ACTIVITIES:
**A)** Write out the account of the Mount Dora camping trip word for word, starting at "We signed in, located" and ending at "is totally practical.".
**B)** Continue the account of the Mount Dora camping trip from the point where it stops.
(SOURCE PASSAGE Opens)
We took our first trip this past weekend. Betsy and I left Saturday morning and drove to Mount Dora, about 25 miles north of Orlando and about 2-1/2 hours from home. Mount Dora is a neat, small, boutique shopping town with dozens of fascinating shops, great antique stores, and enough festivals and events to have something happening almost every weekend. Christmas is a special time; the central square is lit with over 2 million lights, and all of the stores are decorate.

I had discovered a tiny County park, Trimble Park, just about 3 miles out of town and located on a nice lake. The park has just 15 RV camping spots, all nicely wooded, with pavers, metal picnic table, charcoal grill, firepit, water and electricity at each campsite. About half are lake-front. Trimble Park does not take phone reservations; they will reserve up to 8 of their sites if you come in to the office withing 45 days. The other 7 sites are first-come, first-served. We went there with nothing more than hopes, and got lucky -- someone had just left one of the lakefront sites, and we were the first ones since it was available.

We signed in, located the spot and marked it as occupied, then drove into town. Because the Sprinter is both our RV and my daily driver, it serves as not only our home-away-from home, but as our local transportation once we get there. This involves unhooking to drive around, and hooking back up when we get back to the campsite. This is somewhat more inconvenient than towing a car, but because the Sprinter is small enough to fit in normal parking spots, is totally practical.
(SOURCE PASSAGE Closes)
(DATASET EXCERPTS Opens)
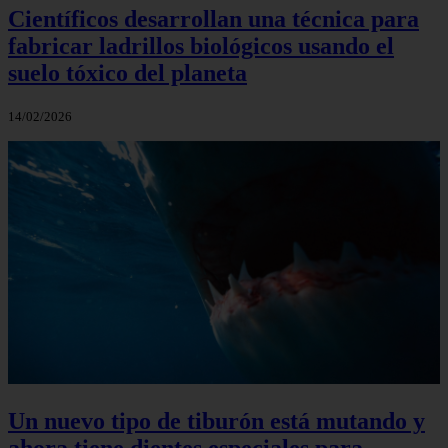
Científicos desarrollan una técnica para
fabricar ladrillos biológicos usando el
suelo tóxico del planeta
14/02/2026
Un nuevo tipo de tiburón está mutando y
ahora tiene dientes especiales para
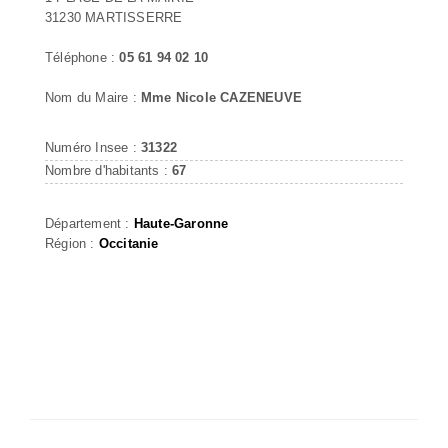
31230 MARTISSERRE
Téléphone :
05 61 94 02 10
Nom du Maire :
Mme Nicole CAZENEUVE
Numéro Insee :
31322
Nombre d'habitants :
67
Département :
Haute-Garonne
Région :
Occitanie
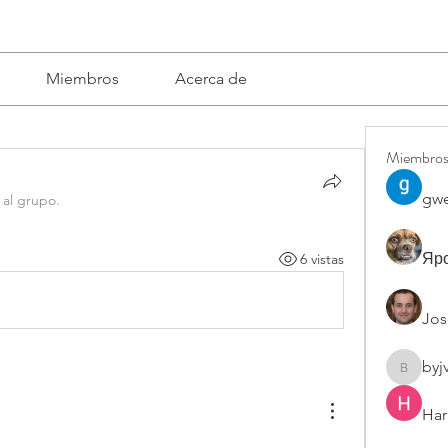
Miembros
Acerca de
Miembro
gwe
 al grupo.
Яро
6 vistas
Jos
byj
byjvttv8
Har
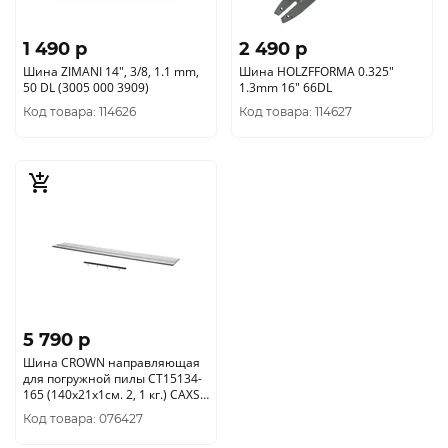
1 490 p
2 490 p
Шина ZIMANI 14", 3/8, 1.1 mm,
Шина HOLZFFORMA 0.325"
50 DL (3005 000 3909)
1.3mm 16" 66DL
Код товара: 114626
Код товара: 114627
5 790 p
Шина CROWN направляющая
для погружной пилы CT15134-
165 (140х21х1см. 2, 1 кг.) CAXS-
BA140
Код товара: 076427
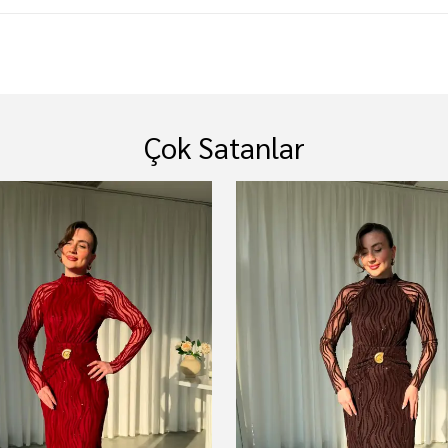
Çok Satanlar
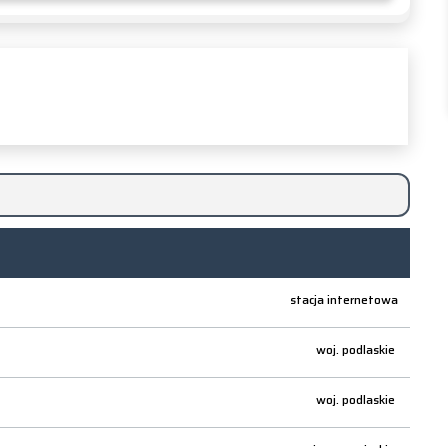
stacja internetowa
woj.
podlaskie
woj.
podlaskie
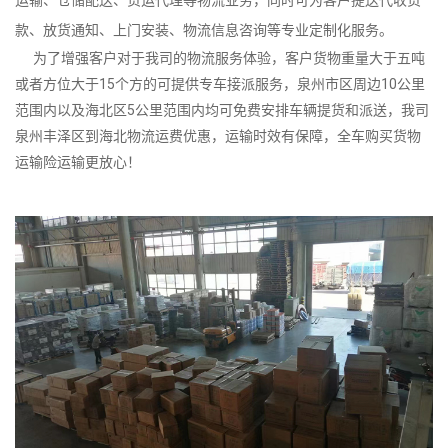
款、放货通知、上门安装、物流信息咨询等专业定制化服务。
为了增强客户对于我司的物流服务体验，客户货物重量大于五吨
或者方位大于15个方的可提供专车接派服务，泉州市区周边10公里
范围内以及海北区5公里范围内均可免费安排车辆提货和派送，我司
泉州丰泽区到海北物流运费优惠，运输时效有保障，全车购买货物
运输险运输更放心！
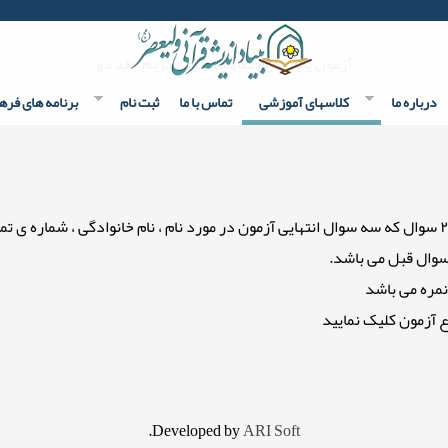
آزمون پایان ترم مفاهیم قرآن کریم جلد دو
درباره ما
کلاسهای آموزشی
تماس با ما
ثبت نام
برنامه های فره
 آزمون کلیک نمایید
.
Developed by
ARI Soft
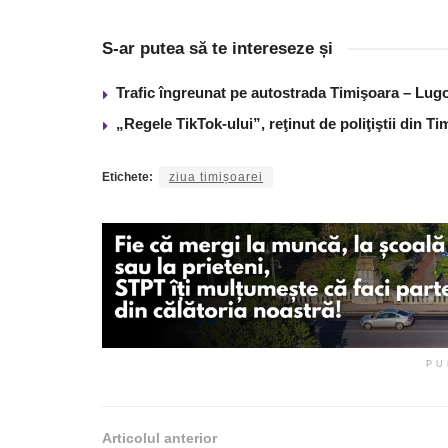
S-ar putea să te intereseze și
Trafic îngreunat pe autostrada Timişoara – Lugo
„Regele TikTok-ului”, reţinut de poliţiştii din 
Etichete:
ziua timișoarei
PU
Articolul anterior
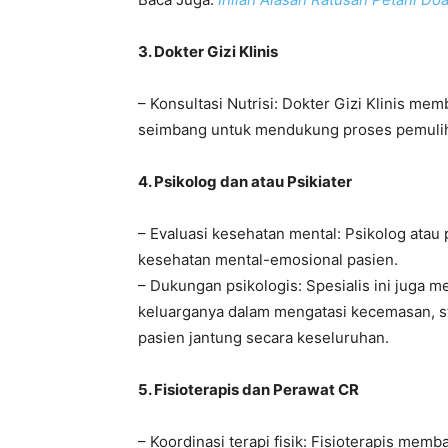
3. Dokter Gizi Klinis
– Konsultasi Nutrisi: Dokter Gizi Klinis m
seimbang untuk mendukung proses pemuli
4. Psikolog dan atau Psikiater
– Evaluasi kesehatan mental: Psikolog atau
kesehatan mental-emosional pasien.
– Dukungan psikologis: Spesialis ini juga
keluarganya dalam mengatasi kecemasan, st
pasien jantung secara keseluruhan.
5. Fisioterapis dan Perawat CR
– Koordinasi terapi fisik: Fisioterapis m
(DATASET EXCERPTS Closes)
SET OF ANSWERS:
**A)**
We signed in, located the spot and marked it as occupied, then drove into town. Because the Sprinter is both our RV and my daily driver, it serves as not only our home-away-from home, but as our local transportation once we get there. This involves unhooking to drive around, and hooking back up when we get back to the campsite. This is somewhat more inconvenient than towing a car, but because the Sprinter is small enough to fit in normal parking spots, is totally practical.

**B)**
We parked on a side street and walked to the main street in time to watch Mount Dora's Christmas parade. We have pictures on Betsy's camera, which I don't have with me, but suffice to say that at the end of the parade, Santa's sleigh was pulled by a golf cart. Then, we moved the Sprinter to a public parking area in the center of the shopping district and hit the stores.

Since my heart failure crap, I can't walk very far, so I spent a lot of time sitting on benches outside many of the shops. I did go through the antique shops, which is a particular love of both Betsy and I. We ate dinner fairly early in order to be first down at the town docks on Lake Dora, where the lighted Christmas boat parade was due to go past at 7 PM. We got a bench right at the front of the dock. There were about 15 decorated boats, some of them pretty clever.

We got back to Trimble Park about 9 PM and hooked up. I set up the awning, patio carpet, a couple of the chairs, hooked up the water and electricity, and generally did a full hookup except the satellite antenna. We were under so many trees, I wasn't sure I could get a signal. That's why I use a tripod and long cable rather than a rooftop antenna. the next day, in the daylight, I saw that we could have set the dish up on the lake shore and gotten a good signal, but I didn't bother to get it out just for the day.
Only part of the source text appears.